— WHAT YOU WILL DO —
**1.** List every named forest, park, or valley that the bison watching travel guide mentions.
**2.** Carry on writing the bison watching travel guide from the point where it stops.

-- START OF EXTRACT PROVIDED --

You might be surprised at just how well hidden these ever so handsome heavyweights can be, particularly in Poland’s ancient Białowieża Forest – the last remaining wild habitat for European bison. The reintroduction of bison to this part of Europe is a real antidote to zoos. Finally seeing a herd appear between sunbeams in a glade, or a lone bison snorting steam from both barrels on a crisp winter’s morning, throws a heck of a lot of weight behind watching wildlife in gorgeous natural habitats, rather than behind bars. Cross over the pond to Yellowstone National Park in the USA, meanwhile, and sightings are virtually assured, with winter tours promise far fewer crowds than summer. Our bison watching travel guide reveals these silent, snow-covered scenes that stand in contrast to steaming geothermal pools and cosy log cabins.
Bison watching holidays are...

best in the winter when white-cloaked wilderness adds to the thrill of seeing a snow-encrusted, steaming snout.
Bison watching holidays aren’t...

carried out with binoculars from the side of a safari vehicle – get ready to walk, especially in Poland.
If you'd like to chat about Bison watching holidays or need help finding a holiday to suit you we're very happy to help.
Rosy & team.
01273 823 700



Our bison watching holidays are wild, really wild. In Poland’s Białowieża National Park, the reintroduced European bison are in their natural environment, coexisting alongside other animals, without coming into contact with an inordinate amount of humans or traffic or buildings. They’re free to roam without restrictions, which is why learning how to interact with bison, from a safe distance, is integral to having an incredibly memorable experience, for all the right reasons.
Yellowstone National Park, too, is all about watching bison in the wilderness, although there maybe a few ‘bison jams’ causing traffic to back up around the Lamar Valley during the summer. Visit in winter, however, and you’ll have the roads, and the snow dusted bison, practically all to yourself.

Bison watching holidays in Yellowstone will require several short drives followed by short walks whereas trips into Białowieża feature longer walks – up to 12km per day – although pace will be slow and gradients flat. In winter, expect to get around the frozen forest on snow shoes or cross country skis.

Small group tours

Joining a small group (sometimes with as few as seven travellers) with a specialist wildlife guide and tour leader is the best way to dedicate time to watching these bulky beasts without encroaching on their space or interfering with their natural routine. Watching bison with an expert guide is the only way to gain firsthand experience of these amazing animals without worrying that you’ve strayed too close to a herd, or too far away from the track. Specialist wildlife guides will ensure you watch bison from the safest place possible, sometimes at incredibly close proximity to a herd. They are on hand to answer questions on the natural and social history of the areas.

-- END OF EXTRACT PROVIDED --
-- START OF EXTRACTED MATERIAL --

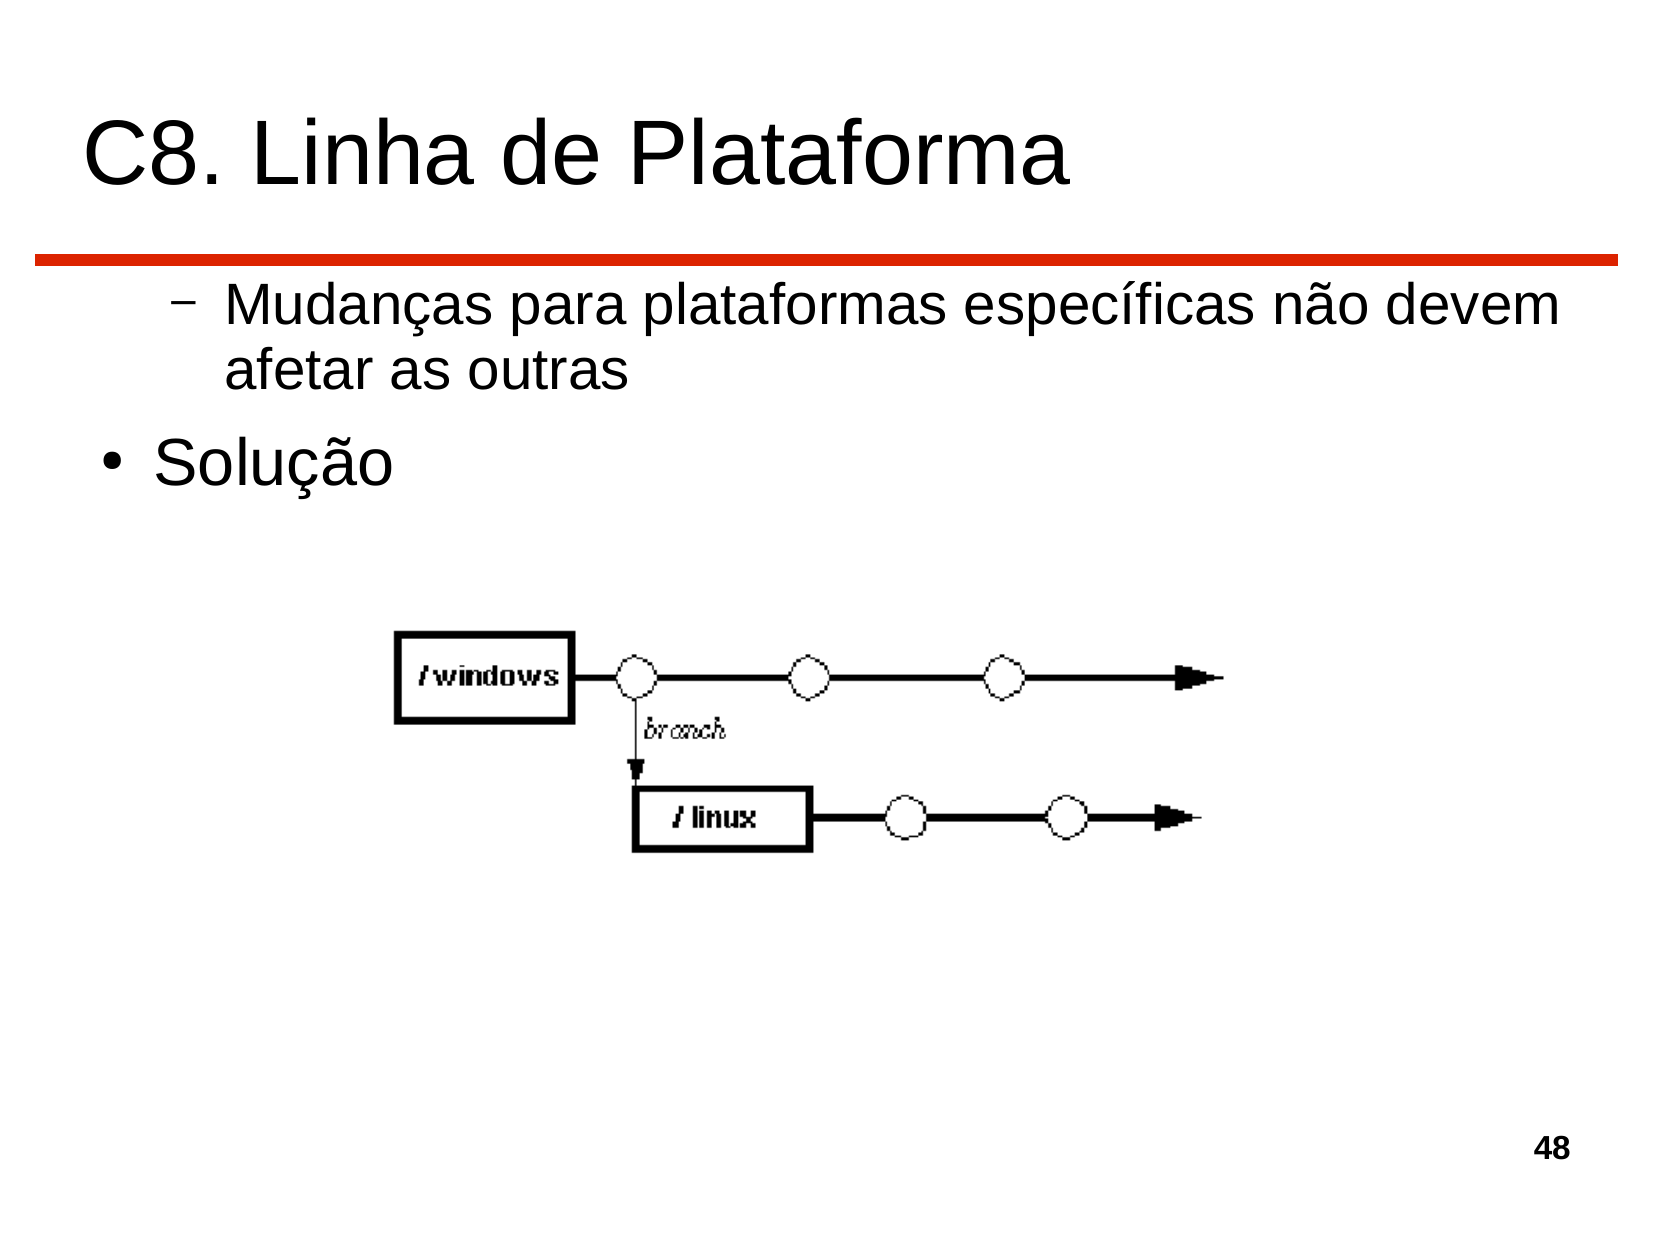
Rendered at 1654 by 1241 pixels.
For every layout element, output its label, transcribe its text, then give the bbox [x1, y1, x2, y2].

-- END OF EXTRACTED MATERIAL --
-- START OF EXTRACTED MATERIAL --

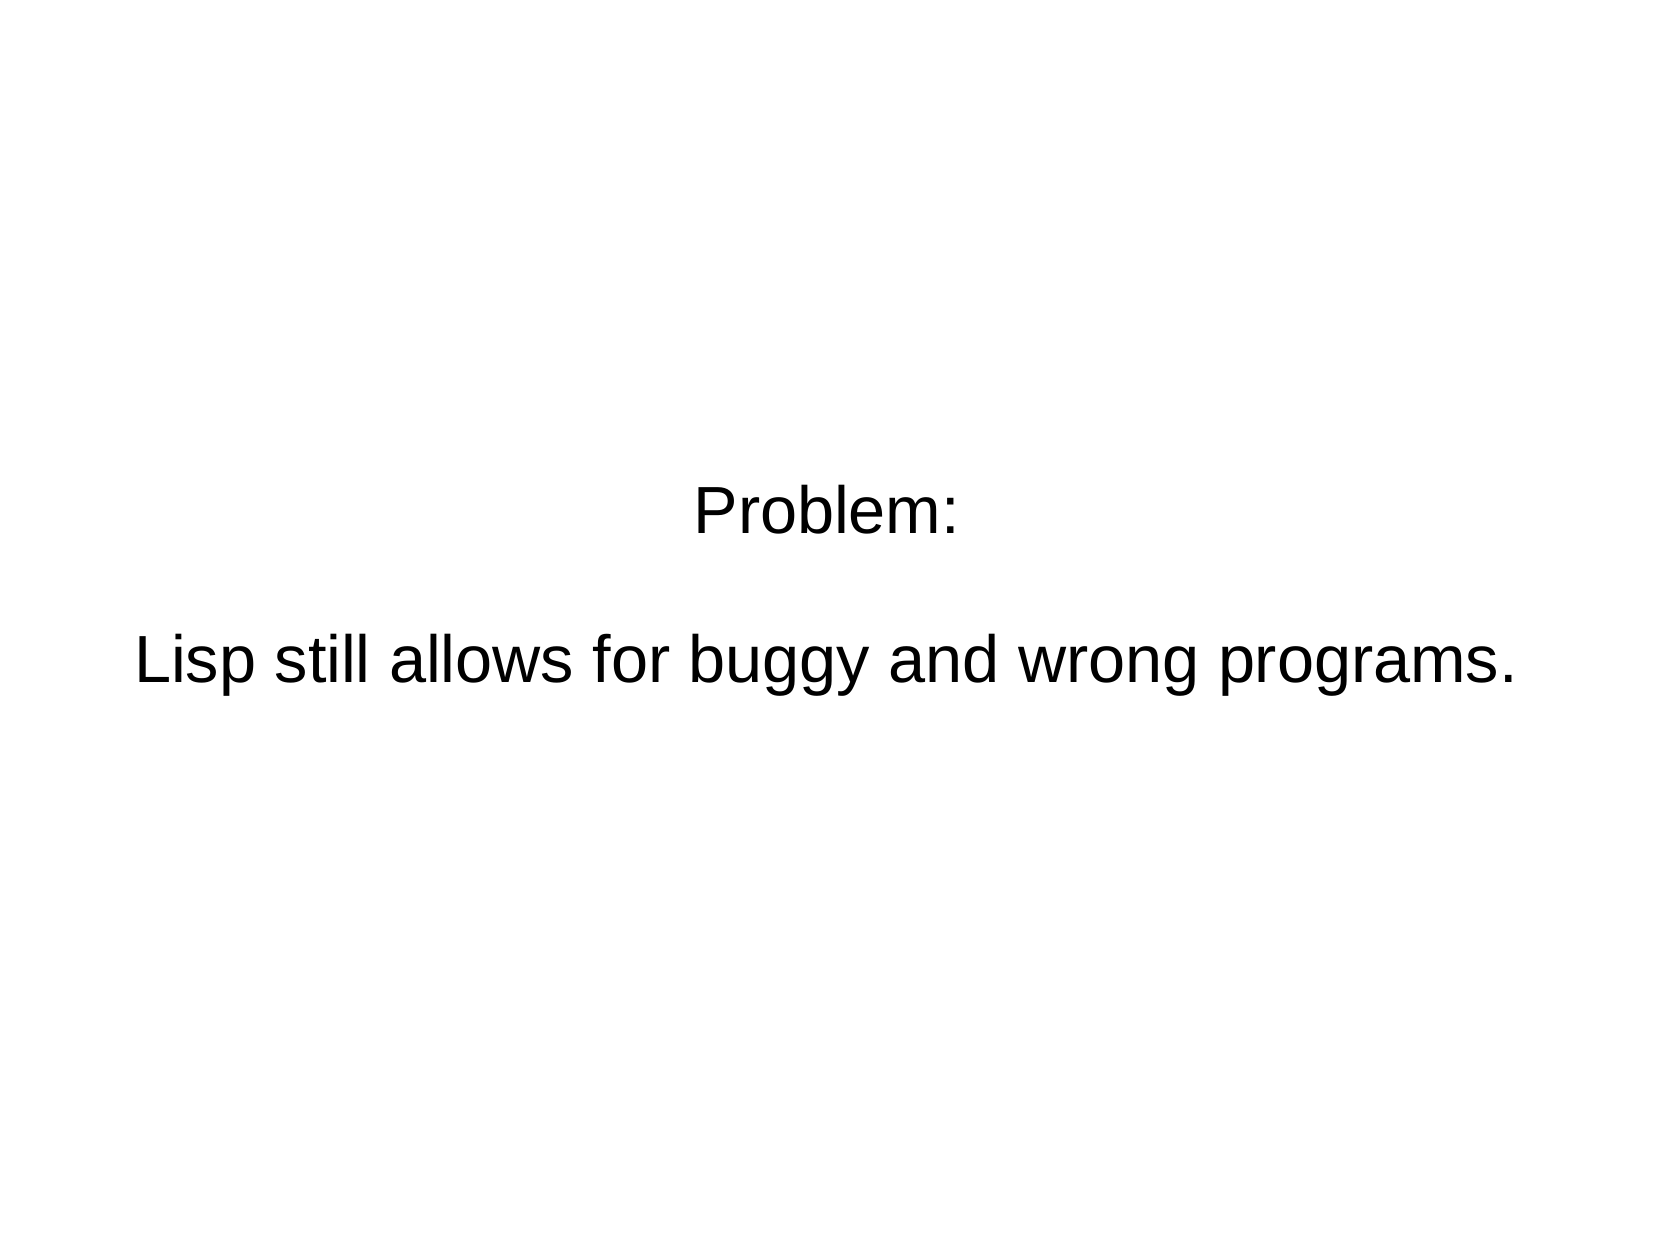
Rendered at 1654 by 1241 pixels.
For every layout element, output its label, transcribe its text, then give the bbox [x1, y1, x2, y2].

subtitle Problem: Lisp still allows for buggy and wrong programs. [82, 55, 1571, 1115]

-- END OF EXTRACTED MATERIAL --
-- START OF EXTRACTED MATERIAL --

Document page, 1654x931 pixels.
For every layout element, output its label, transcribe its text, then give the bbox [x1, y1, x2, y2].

-- END OF EXTRACTED MATERIAL --

— RESULTS IN ORDER —
**1.** Białowieża Forest, Yellowstone National Park, Białowieża National Park, Lamar Valley

**2.**
What else will I see?

Not only will you be tracking bison on these holidays but you'll also be keeping an eye out for smaller beasties, too. Wild boar, pine martens, wolves, lynx and lesser-spotted eagles are all known to inhabit Białowieża National Park, whilst bears, coyotes and bald eagles, with huge talons, call Yellowstone home.
Although you won't necessarily come into direct contact with wolves, lynx and bears, for instance, guides will be able to point out the telltale signs of their existence. Winter is the best time to spot paw prints in the snow or keep ears open for howls and hoots echoing into the night. Tour groups will bond as they explore these wild environments together, before returning to a family run guesthouse or cosy spa retreat to recount the day’s events.



The best time to go on a bison watching holiday is Jan-Mar. Not only is there less foliage, making sightings easier, but you might also see bison burying their heads in thick snow, in search of grass, as well as having a better chance to track other animals such as wolves. You can still track them outside of these months, with warm weather opening up walking and cycling paths in Białowieża Forest as herds appear in open glades for mating season in Jul-Aug. Yellowstone gets busy in summer as all roads are open through the park; just be prepared for the odd ‘bison jam’ in Lamar Valley.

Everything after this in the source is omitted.